Thirty years ago on May 23, 1984, Indiana Jones and the Temple of Doom debuted at the box office. The prequel to the 1981 blockbuster Raiders of the Lost Ark was the second offering in the franchise produced and co-written by George Lucas and directed by Steven Spielberg.
Temple of Doom is the precursor to the modern summer blockbuster. Starring Harrison Ford, Kate Upshaw, and Jonathan Ke Quan, the film accumulated a then record-breaking $45.7 million in its first week and went on to gross $333 million worldwide. Its fast start out the gate made Temple of Doom 1984’s third highest grossing film in North America behind Beverly Hills Cop and Ghostbusters.
Ironically, despite big numbers at the box office, Indiana Jones and the Temple of Doom only garnered lukewarm reviews. Even Spielberg himself wasn’t happy with it. During an interview for The Making of Indiana Jones and the Temple of Doom the Documentary he said, "Temple of Doom is my least favorite of the trilogy. I look back and I say, 'Well the greatest thing that I got out of that was I met Kate Capshaw. We married years later, and that to me was the reason I was fated to make Temple of Doom."

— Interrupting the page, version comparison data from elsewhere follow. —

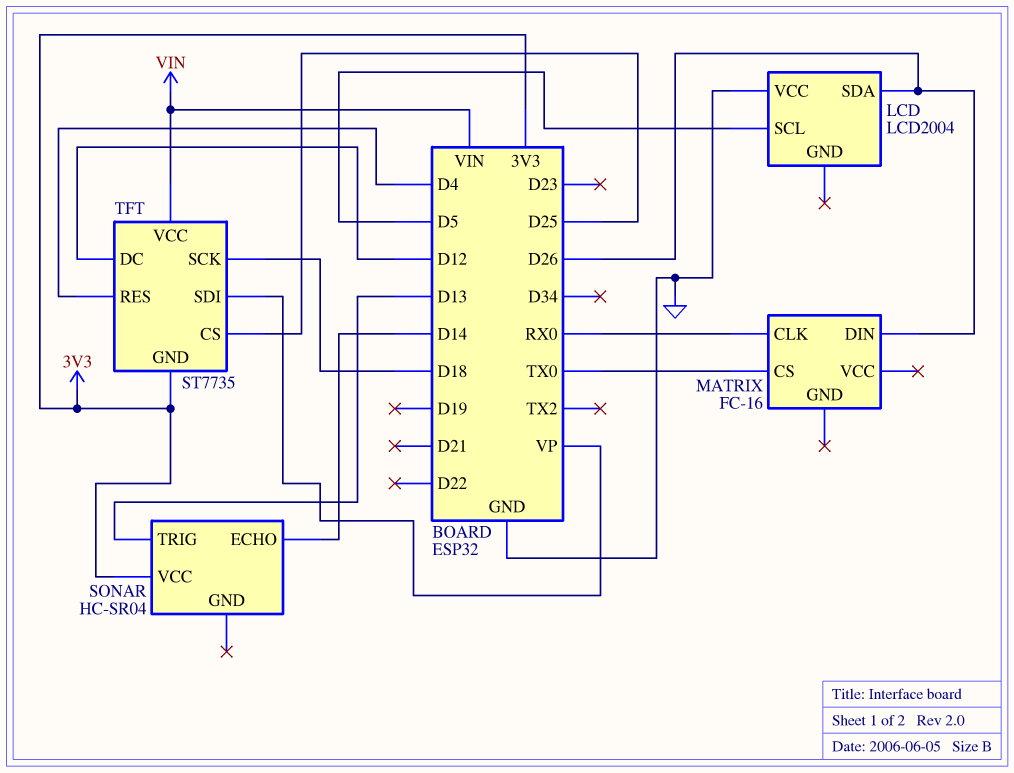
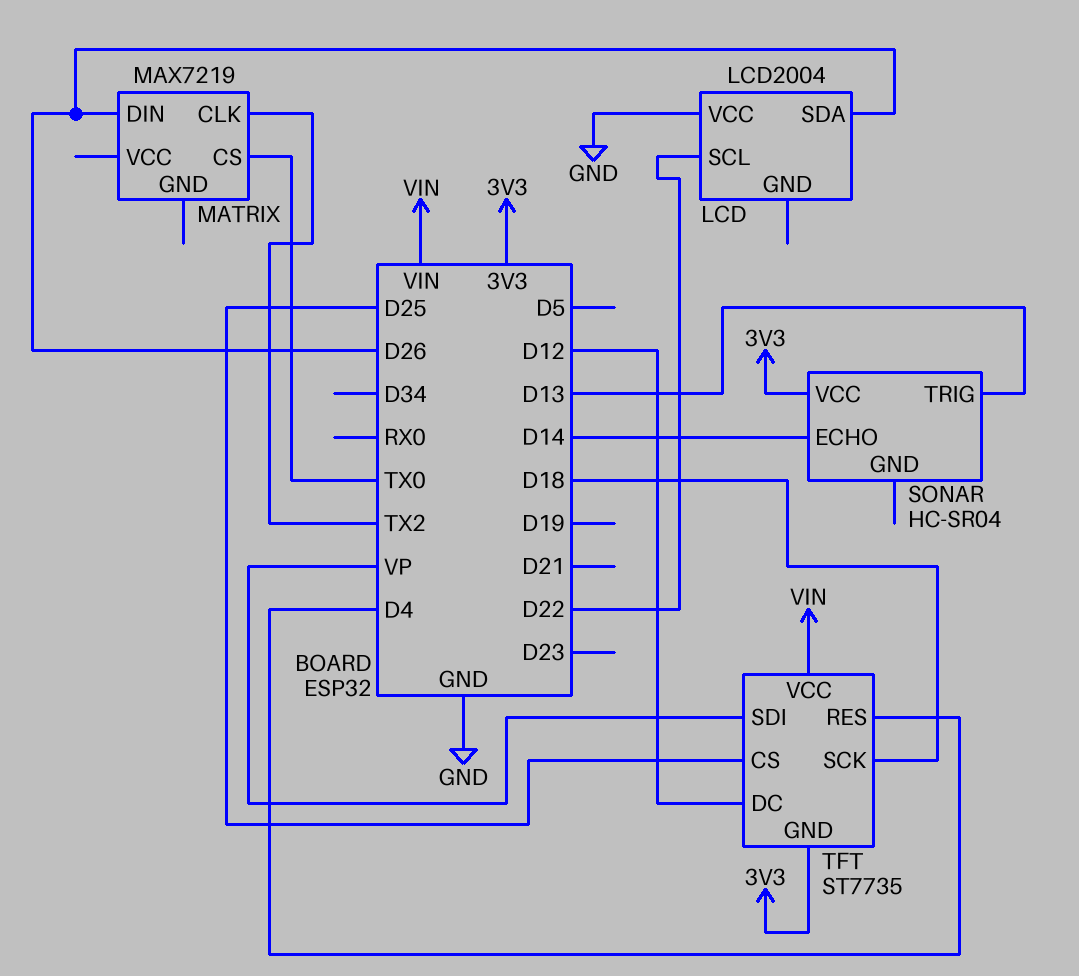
LCD pin SCL: D5 -> D22
MATRIX: FC-16 -> MAX7219
MATRIX pin CLK: RX0 -> TX2

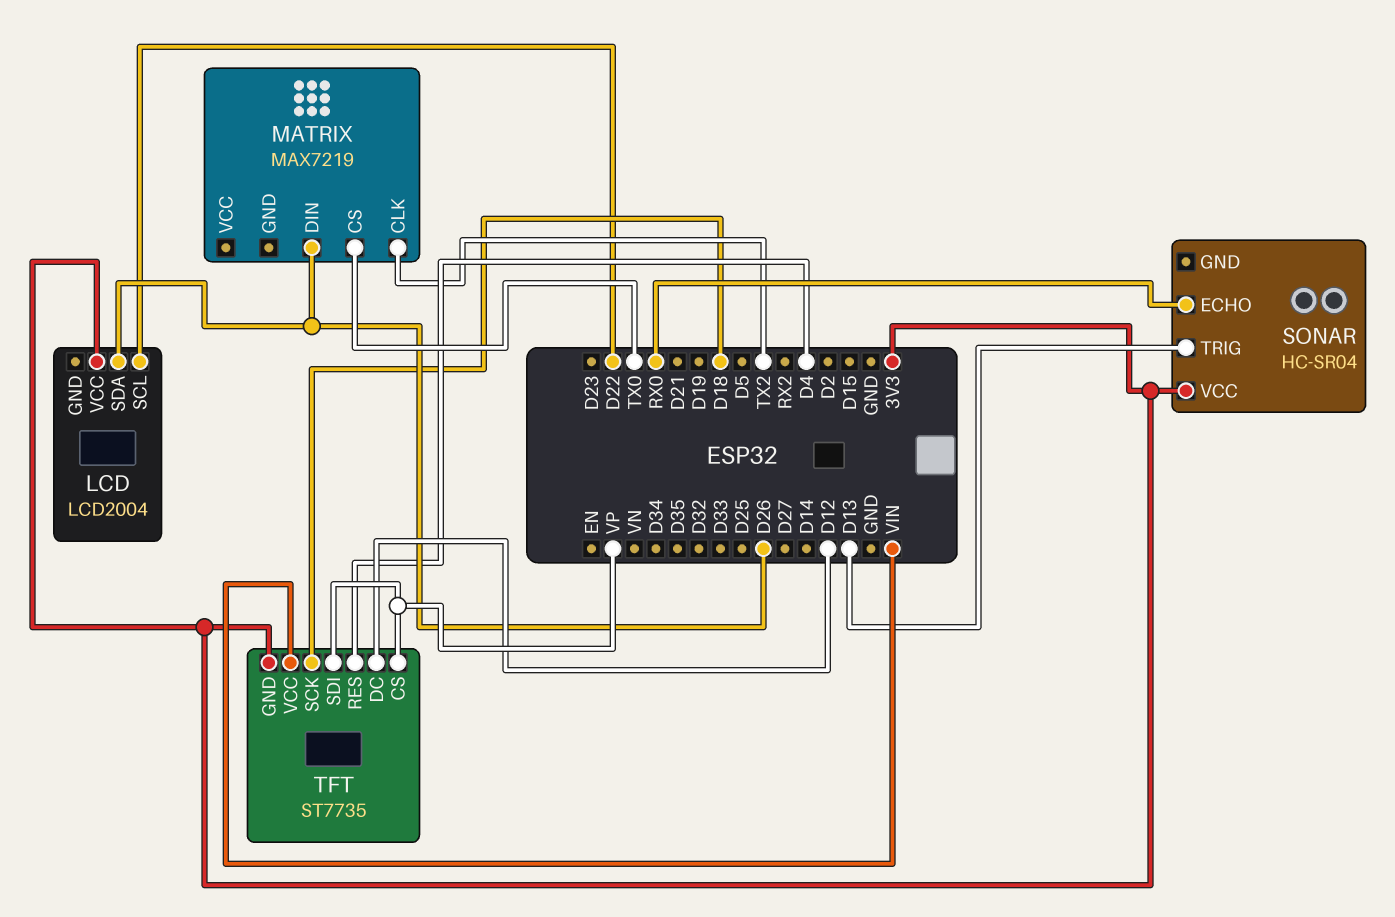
LCD pin VCC: GND -> 3V3
SONAR pin ECHO: D14 -> RX0
TFT pin CS: D25 -> VP

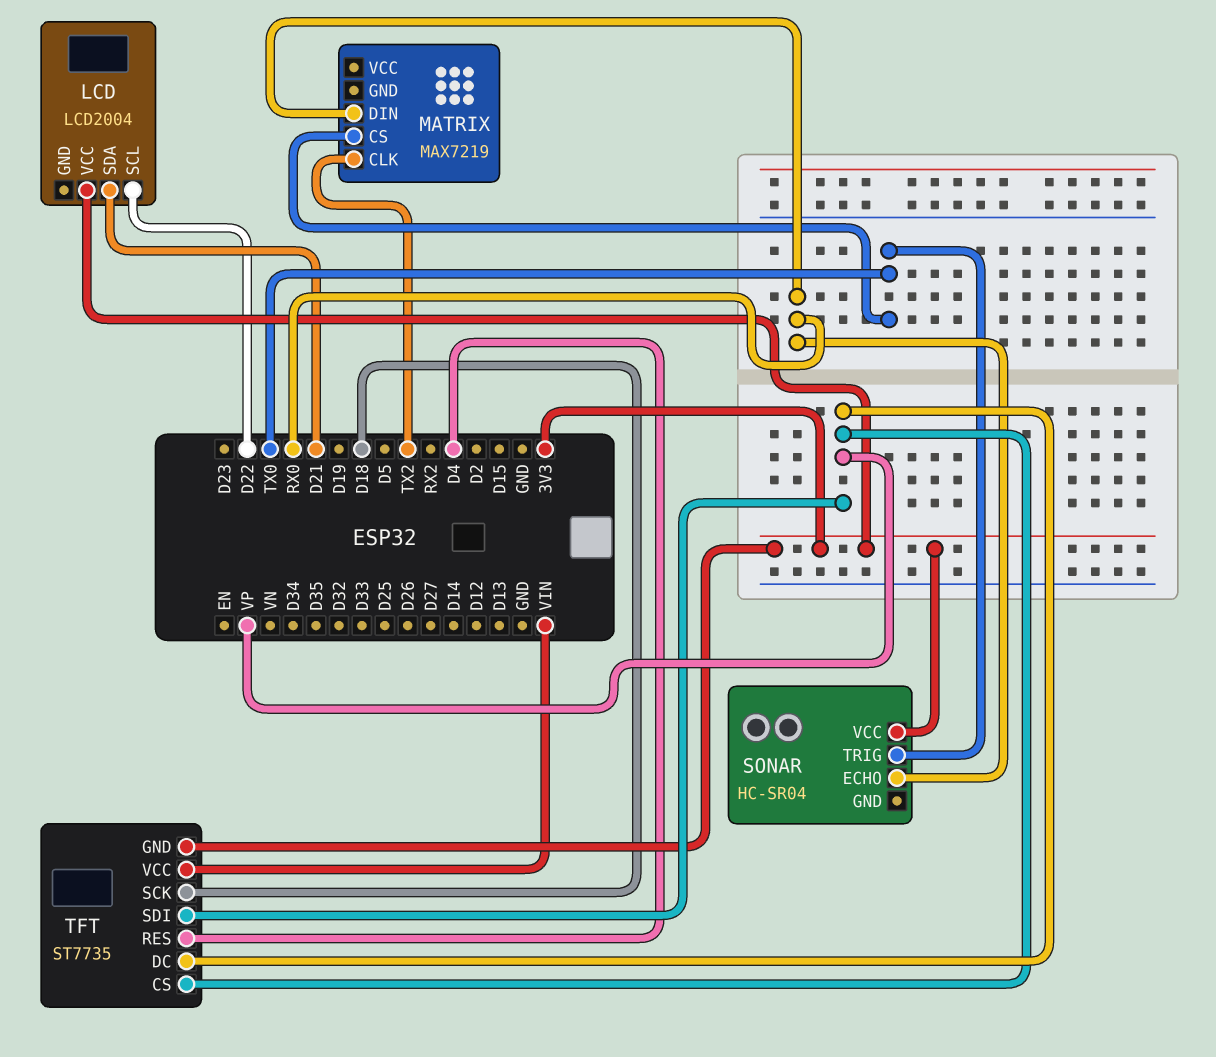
LCD pin SDA: D26 -> D21
MATRIX pin DIN: D26 -> RX0
SONAR pin TRIG: D13 -> TX0
TFT pin DC: D12 -> VP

There were arrows fired at Temple of Doom before it was ever made. Spielberg and Lucas initially wanted to film in North India and the city of Amer Fort, but were denied permission by the government who found the script to be racist and offensive. The Indian government demanded script changes, rewrites, and a say on the final cut, but the filmmaking duo balked and eventually shot on location in Kandy, Sri Lanka instead. Hated for being disrespectful to the Hindi religion, the film was criticized for obsessive violence, as was illustrated when antagonist Mola Ram pulls the hearts out of his victims.
There were many who had a problem with the film back then. But the one-time razor sharp edges of that criticism have since been smoothed out and Indiana Jones and the Temple of Doom now stands as a fan favorite, cult classic still enjoyable to watch, 30-years later.